**DIRECTIVE:** Please reproduce the text of every item below verbatim, leaving the pictures out of your answer.

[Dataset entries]
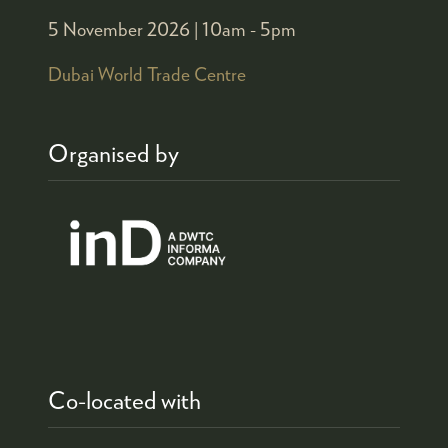
5 November 2026 |
10am - 5pm
Dubai World Trade Centre
Organised by
Co-located with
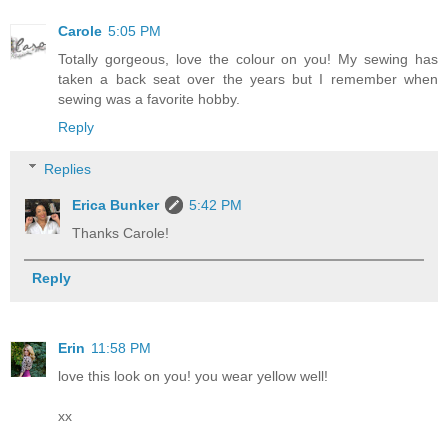
Carole
5:05 PM
Totally gorgeous, love the colour on you! My sewing has
taken a back seat over the years but I remember when
sewing was a favorite hobby.
Reply
Replies
Erica Bunker
5:42 PM
Thanks Carole!
Reply
Erin
11:58 PM
love this look on you! you wear yellow well!
xx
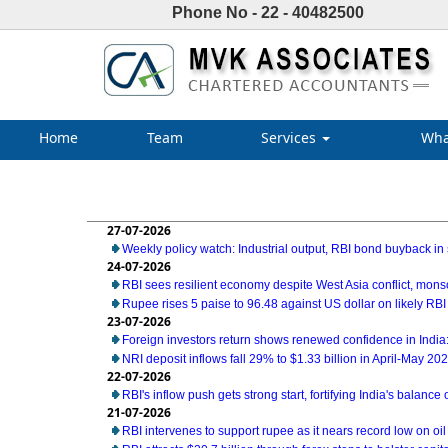
Phone No - 22 - 40482500
Home
Team
Services
Wha
27-07-2026
Weekly policy watch: Industrial output, RBI bond buyback in 
24-07-2026
RBI sees resilient economy despite West Asia conflict, mon
Rupee rises 5 paise to 96.48 against US dollar on likely RBI
23-07-2026
Foreign investors return shows renewed confidence in India:
NRI deposit inflows fall 29% to $1.33 billion in April-May 20
22-07-2026
RBI's inflow push gets strong start, fortifying India's balance
21-07-2026
RBI intervenes to support rupee as it nears record low on oil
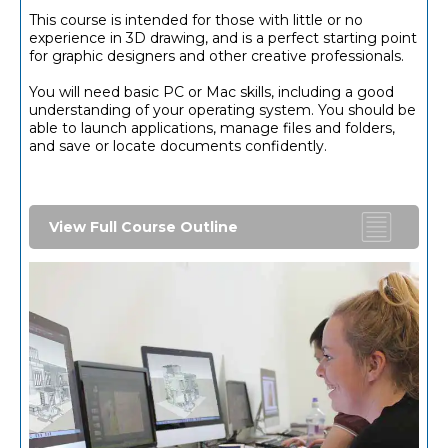
This course is intended for those with little or no
experience in 3D drawing, and is a perfect starting point
for graphic designers and other creative professionals.
You will need basic PC or Mac skills, including a good
understanding of your operating system. You should be
able to launch applications, manage files and folders,
and save or locate documents confidently.
View Full Course Outline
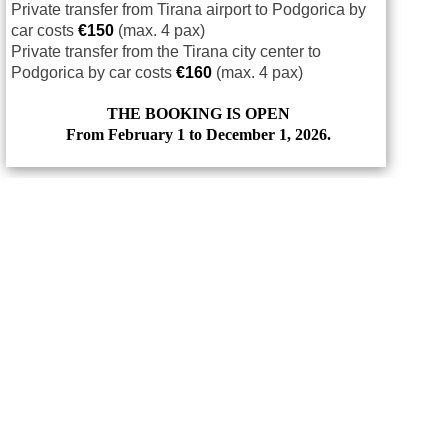
Private transfer from Tirana airport to Podgorica by
car costs
€
150
(max. 4 pax)
Private transfer from the Tirana city center to
Podgorica by car costs
€
160
(max. 4 pax)
THE BOOKING IS OPEN
From February 1 to December 1, 2026.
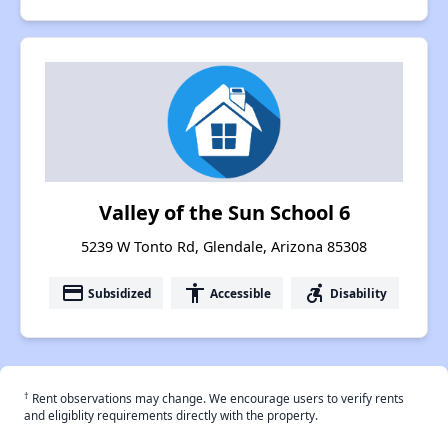
Valley of the Sun School 6
5239 W Tonto Rd, Glendale, Arizona 85308
payment
accessibility
accessible_forward
Subsidized
Accessible
Disability
†
Rent observations may change. We encourage users to verify rents
and eligiblity requirements directly with the property.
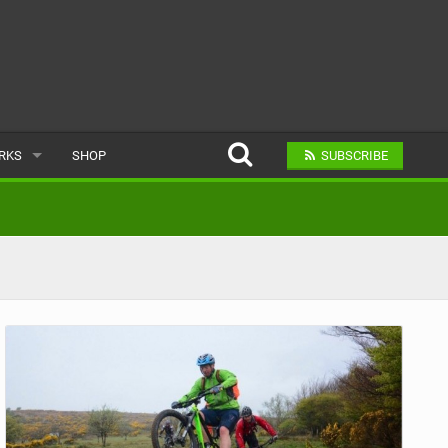
ARKS
SHOP
SUBSCRIBE
AR
A BIKE PARK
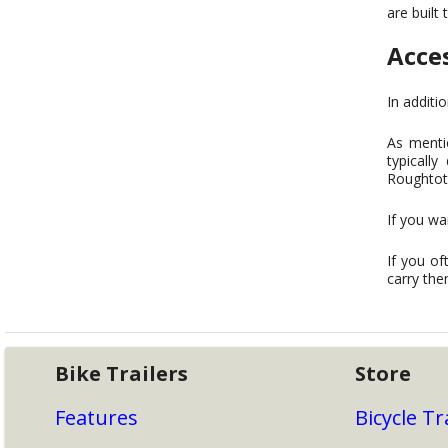
are built 
Acce
In additi
As mentio
typicall
Roughtote
If you wa
If you of
carry the
Bike Trailers
Store
Features
Bicycle Tr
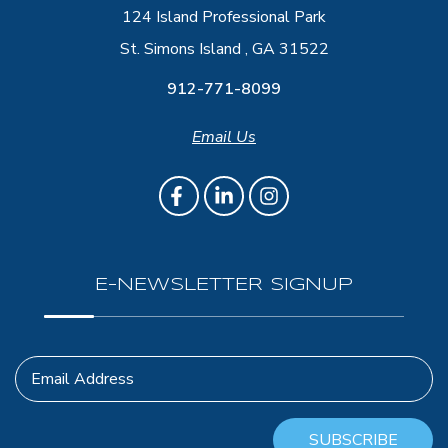
124 Island Professional Park
St. Simons Island , GA 31522
912-771-8099
Email Us
E-NEWSLETTER SIGNUP
Email Address
SUBSCRIBE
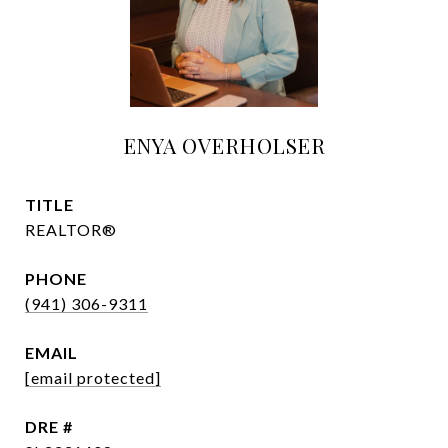
ENYA OVERHOLSER
TITLE
REALTOR®
PHONE
(941) 306-9311
EMAIL
[email protected]
DRE #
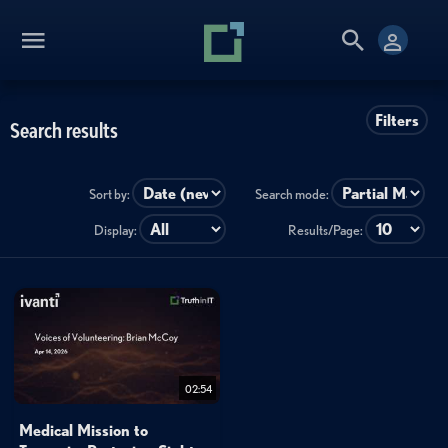
Filters
Search results
Sort by:
Search mode:
Display:
Results/Page:
02:54
Medical Mission to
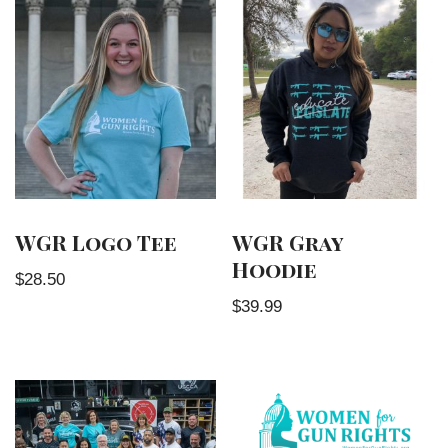
WGR Logo Tee
WGR Gray
Hoodie
$
28.50
$
39.99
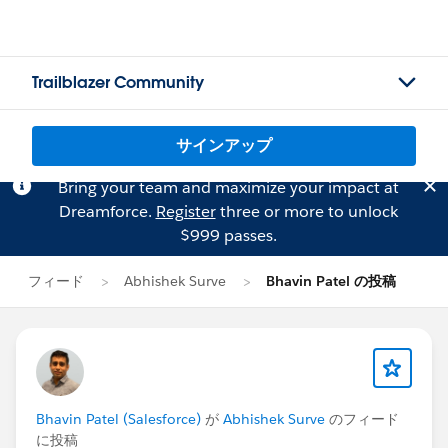
Trailblazer Community
サインアップ
Bring your team and maximize your impact at
Dreamforce.
Register
three or more to unlock
$999 passes.
フィード
Abhishek Surve
Bhavin Patel の投稿
Bhavin Patel (Salesforce)
が
Abhishek Surve
のフィード
に投稿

**EXERCISE OUTPUT:**
5 November 2026 |
10am - 5pm
Dubai World Trade Centre
Organised by
Co-located with
Carole
5:05 PM
Totally gorgeous, love the colour on you! My sewing has
taken a back seat over the years but I remember when
sewing was a favorite hobby.
Reply
Replies
Erica Bunker
5:42 PM
Thanks Carole!
Reply
Erin
11:58 PM
love this look on you! you wear yellow well!
xx
Phone No - 22 - 40482500
Home
Team
Services
Wha
27-07-2026
Weekly policy watch: Industrial output, RBI bond buyback in 
24-07-2026
RBI sees resilient economy despite West Asia conflict, mon
Rupee rises 5 paise to 96.48 against US dollar on likely RBI
23-07-2026
Foreign investors return shows renewed confidence in India:
NRI deposit inflows fall 29% to $1.33 billion in April-May 20
22-07-2026
RBI's inflow push gets strong start, fortifying India's balance
21-07-2026
RBI intervenes to support rupee as it nears record low on oil
This course is intended for those with little or no
experience in 3D drawing, and is a perfect starting point
for graphic designers and other creative professionals.
You will need basic PC or Mac skills, including a good
understanding of your operating system. You should be
able to launch applications, manage files and folders,
and save or locate documents confidently.
View Full Course Outline
Private transfer from Tirana airport to Podgorica by
car costs
€
150
(max. 4 pax)
Private transfer from the Tirana city center to
Podgorica by car costs
€
160
(max. 4 pax)
THE BOOKING IS OPEN
From February 1 to December 1, 2026.
Valley of the Sun School 6
5239 W Tonto Rd, Glendale, Arizona 85308
payment
accessibility
accessible_forward
Subsidized
Accessible
Disability
†
Rent observations may change. We encourage users to verify rents
and eligiblity requirements directly with the property.
ARKS
SHOP
SUBSCRIBE
AR
A BIKE PARK
are built 
Acce
In additi
As mentio
typicall
Roughtote
If you wa
If you of
carry the
Bike Trailers
Store
Features
Bicycle Tr
124 Island Professional Park
St. Simons Island , GA 31522
912-771-8099
Email Us
E-NEWSLETTER SIGNUP
Email Address
SUBSCRIBE
ENYA OVERHOLSER
TITLE
REALTOR®
PHONE
(941) 306-9311
EMAIL
[email protected]
DRE #
Filters
Search results
Sort by:
Search mode:
Display:
Results/Page:
02:54
Medical Mission to
WGR Logo Tee
WGR Gray
Hoodie
$
28.50
$
39.99
Trailblazer Community
サインアップ
Bring your team and maximize your impact at
Dreamforce.
Register
three or more to unlock
$999 passes.
フィード
Abhishek Surve
Bhavin Patel の投稿
Bhavin Patel (Salesforce)
が
Abhishek Surve
のフィード
に投稿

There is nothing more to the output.